Check each line of the records below for the word "casing" and give the number of lines that have it, with nothing added.

*** SUPPLIED MATERIAL Section Begins ***

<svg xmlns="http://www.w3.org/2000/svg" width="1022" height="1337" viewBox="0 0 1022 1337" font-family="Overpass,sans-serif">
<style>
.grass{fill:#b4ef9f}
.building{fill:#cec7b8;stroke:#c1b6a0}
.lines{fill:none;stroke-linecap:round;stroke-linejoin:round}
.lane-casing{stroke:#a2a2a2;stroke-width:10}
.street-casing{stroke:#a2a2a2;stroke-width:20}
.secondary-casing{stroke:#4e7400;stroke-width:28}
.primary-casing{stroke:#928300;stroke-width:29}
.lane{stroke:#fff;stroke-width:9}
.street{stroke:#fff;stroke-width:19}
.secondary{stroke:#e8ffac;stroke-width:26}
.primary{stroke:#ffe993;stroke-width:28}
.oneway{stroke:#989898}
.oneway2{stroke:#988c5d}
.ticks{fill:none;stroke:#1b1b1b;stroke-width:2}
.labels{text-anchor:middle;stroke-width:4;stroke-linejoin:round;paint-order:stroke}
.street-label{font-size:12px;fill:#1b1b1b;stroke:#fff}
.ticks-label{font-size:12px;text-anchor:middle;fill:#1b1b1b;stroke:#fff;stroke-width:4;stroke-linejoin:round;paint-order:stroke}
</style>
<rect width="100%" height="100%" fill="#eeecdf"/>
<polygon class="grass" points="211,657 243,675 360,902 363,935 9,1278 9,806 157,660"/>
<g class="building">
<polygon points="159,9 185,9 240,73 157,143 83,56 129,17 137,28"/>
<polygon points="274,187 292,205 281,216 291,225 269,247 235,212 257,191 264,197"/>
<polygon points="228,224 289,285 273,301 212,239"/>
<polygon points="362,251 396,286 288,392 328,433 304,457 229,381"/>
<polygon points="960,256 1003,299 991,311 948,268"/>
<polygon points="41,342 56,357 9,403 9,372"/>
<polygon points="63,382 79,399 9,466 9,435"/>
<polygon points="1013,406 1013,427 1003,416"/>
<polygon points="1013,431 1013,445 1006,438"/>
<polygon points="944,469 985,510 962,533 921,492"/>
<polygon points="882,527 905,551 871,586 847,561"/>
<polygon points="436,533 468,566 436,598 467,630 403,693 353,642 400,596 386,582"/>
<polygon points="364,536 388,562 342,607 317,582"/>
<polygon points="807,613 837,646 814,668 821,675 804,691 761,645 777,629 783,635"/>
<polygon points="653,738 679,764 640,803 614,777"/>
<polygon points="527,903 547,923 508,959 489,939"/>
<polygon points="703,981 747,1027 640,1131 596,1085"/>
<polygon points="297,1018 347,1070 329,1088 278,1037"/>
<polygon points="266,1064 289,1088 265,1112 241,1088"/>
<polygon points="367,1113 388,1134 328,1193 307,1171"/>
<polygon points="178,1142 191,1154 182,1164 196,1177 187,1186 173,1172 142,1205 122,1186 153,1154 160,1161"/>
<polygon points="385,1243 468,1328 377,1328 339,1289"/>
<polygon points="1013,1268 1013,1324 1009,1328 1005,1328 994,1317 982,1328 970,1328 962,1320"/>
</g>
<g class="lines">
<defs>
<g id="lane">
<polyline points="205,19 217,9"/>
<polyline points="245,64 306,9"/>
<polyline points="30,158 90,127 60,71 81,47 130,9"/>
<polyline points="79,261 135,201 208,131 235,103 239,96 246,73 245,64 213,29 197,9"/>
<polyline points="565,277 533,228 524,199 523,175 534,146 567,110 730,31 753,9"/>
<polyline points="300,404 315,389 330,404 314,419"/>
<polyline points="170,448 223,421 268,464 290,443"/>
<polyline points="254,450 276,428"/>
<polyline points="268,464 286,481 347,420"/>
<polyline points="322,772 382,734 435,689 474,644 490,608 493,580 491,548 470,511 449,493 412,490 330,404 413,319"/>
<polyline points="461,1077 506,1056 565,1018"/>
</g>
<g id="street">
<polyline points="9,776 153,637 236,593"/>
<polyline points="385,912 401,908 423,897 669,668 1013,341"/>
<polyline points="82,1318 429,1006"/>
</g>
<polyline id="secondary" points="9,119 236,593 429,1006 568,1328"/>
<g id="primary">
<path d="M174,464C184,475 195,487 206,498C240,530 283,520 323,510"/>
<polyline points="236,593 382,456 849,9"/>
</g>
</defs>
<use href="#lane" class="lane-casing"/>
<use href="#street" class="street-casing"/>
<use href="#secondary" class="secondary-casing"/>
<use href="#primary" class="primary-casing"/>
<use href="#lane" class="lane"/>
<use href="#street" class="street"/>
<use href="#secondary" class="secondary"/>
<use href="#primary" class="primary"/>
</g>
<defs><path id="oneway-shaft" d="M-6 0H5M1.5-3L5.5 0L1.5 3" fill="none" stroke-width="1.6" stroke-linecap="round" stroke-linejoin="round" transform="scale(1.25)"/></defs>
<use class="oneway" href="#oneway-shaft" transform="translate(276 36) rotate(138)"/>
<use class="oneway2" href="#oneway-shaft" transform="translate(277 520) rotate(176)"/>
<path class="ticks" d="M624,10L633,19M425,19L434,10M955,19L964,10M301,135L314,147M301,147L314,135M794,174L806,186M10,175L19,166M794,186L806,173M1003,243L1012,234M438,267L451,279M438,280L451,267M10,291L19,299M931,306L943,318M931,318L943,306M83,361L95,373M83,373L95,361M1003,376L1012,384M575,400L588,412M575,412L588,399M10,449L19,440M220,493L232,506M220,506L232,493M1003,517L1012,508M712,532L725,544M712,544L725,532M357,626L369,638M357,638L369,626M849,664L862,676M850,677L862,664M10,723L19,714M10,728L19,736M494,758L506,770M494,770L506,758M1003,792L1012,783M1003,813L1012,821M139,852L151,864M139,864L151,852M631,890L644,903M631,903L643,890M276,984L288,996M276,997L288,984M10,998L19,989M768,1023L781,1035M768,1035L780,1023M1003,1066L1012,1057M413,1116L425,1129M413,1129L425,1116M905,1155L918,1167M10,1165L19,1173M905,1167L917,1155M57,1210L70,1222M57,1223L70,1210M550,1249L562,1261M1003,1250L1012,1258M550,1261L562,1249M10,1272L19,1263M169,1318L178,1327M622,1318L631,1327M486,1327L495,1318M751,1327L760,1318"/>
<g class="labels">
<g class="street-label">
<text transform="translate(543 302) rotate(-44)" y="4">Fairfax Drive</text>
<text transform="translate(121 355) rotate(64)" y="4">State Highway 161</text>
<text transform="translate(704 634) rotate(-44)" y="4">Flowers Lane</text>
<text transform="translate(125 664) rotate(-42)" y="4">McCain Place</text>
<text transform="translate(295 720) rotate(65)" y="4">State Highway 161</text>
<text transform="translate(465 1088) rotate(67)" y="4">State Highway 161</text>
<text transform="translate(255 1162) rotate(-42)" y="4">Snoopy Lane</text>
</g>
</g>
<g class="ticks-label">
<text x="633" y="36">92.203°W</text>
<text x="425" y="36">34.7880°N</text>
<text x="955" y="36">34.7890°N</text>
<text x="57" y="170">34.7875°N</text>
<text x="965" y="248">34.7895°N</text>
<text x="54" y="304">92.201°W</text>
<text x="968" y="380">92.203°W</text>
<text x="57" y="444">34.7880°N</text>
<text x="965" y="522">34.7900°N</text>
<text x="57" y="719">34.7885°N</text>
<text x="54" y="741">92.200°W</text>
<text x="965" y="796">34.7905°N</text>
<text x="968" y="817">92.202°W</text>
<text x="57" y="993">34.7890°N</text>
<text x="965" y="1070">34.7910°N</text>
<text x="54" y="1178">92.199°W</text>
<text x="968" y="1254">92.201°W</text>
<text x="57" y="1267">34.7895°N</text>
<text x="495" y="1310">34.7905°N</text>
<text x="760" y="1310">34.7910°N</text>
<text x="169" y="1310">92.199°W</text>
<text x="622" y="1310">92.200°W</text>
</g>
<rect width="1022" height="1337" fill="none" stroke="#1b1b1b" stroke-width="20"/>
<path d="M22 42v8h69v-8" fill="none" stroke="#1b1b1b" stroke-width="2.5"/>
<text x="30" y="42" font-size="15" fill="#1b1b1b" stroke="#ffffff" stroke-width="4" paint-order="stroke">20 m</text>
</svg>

*** SUPPLIED MATERIAL Section Ends ***

## WRITTEN ANSWER
8